[Extracted records]
__________

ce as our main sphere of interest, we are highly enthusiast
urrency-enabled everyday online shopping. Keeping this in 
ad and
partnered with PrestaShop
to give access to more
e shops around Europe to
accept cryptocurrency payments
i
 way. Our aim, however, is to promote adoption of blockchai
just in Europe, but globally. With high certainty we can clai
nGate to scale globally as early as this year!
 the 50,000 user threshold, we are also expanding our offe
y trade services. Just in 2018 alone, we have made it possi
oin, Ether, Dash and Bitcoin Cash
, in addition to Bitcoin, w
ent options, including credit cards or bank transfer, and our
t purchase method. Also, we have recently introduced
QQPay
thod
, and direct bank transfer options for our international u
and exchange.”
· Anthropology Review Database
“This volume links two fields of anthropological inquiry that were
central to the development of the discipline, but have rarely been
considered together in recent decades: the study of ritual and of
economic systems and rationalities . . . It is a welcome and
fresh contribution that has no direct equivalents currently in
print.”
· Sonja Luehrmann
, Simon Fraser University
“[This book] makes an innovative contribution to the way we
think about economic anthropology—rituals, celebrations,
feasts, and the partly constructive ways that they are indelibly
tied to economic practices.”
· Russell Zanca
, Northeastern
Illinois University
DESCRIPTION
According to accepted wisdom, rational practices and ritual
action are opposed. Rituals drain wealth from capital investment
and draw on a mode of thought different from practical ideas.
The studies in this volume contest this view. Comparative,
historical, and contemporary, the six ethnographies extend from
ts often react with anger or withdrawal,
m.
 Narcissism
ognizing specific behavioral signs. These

__________

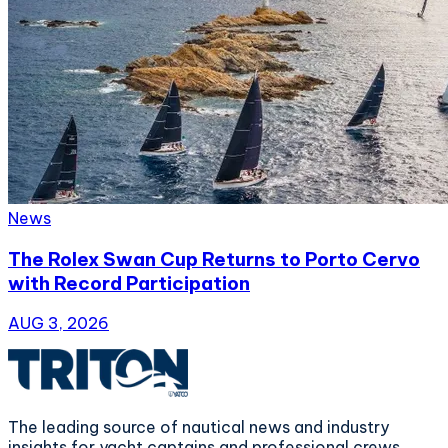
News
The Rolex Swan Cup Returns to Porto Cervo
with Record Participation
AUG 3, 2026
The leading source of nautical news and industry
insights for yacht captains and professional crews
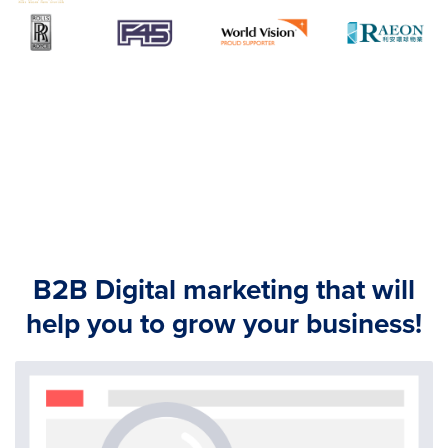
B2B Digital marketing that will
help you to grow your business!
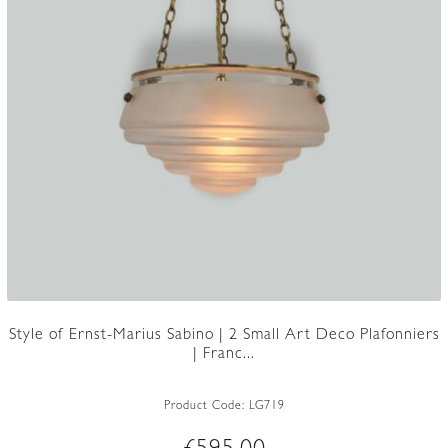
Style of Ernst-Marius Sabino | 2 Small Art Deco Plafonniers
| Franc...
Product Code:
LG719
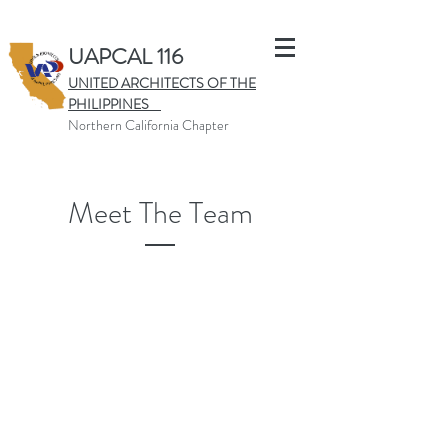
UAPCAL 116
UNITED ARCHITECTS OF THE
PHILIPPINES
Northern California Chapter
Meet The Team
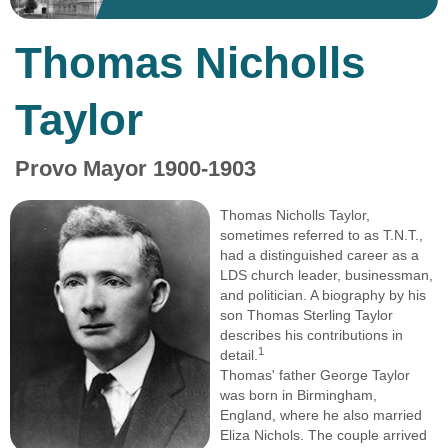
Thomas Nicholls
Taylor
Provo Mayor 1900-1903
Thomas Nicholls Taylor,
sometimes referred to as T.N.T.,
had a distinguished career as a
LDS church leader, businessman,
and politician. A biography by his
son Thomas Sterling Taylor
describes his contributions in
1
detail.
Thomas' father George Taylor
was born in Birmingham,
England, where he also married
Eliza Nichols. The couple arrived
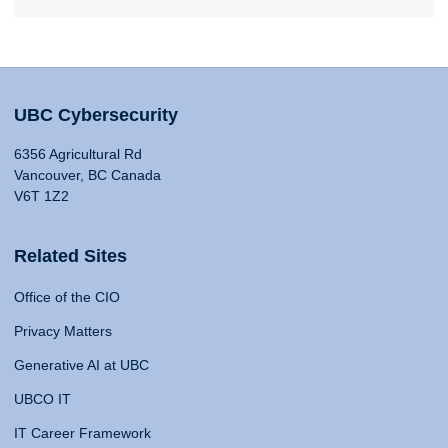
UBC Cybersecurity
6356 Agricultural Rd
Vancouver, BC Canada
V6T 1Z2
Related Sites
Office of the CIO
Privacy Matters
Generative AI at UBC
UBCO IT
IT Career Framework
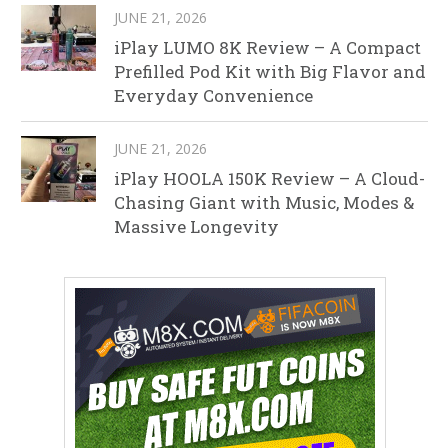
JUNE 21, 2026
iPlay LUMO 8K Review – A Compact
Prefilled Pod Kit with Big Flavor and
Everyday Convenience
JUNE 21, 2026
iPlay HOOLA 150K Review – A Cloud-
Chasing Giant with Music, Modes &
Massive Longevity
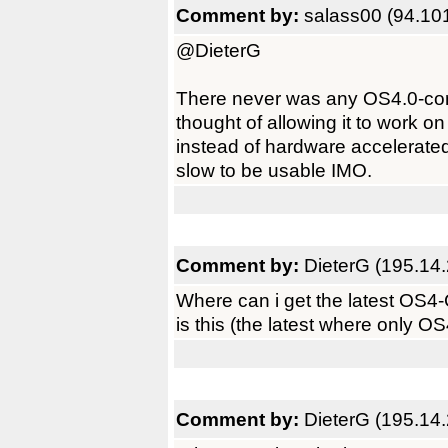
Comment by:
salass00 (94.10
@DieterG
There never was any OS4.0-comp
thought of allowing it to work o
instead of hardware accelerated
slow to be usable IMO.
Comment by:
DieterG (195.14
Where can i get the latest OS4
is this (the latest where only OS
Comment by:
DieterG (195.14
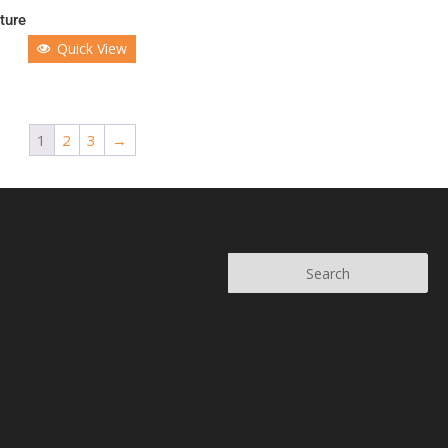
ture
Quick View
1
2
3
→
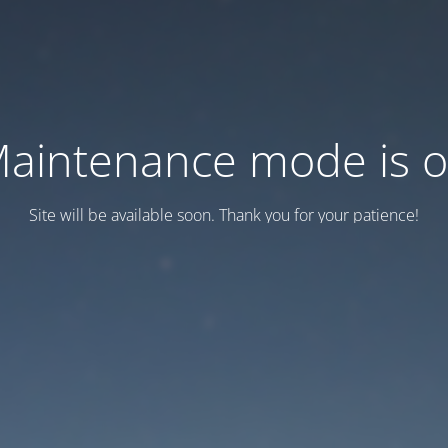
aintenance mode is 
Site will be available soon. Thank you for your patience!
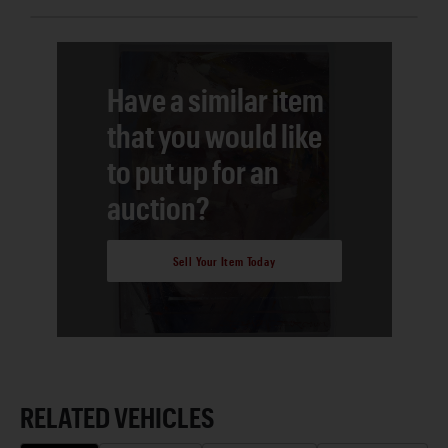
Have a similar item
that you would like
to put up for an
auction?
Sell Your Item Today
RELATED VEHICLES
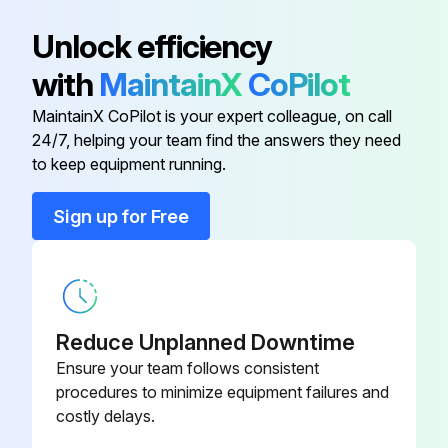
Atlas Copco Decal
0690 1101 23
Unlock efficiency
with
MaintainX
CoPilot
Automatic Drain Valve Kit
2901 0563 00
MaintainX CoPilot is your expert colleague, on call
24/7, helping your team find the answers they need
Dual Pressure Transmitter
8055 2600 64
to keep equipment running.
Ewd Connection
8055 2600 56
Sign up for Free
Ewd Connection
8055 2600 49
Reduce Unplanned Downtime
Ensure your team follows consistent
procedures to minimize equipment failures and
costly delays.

__________

Work task: Within the data, how many lines hold the word "Nicholls"? State only that number.

Answer: 2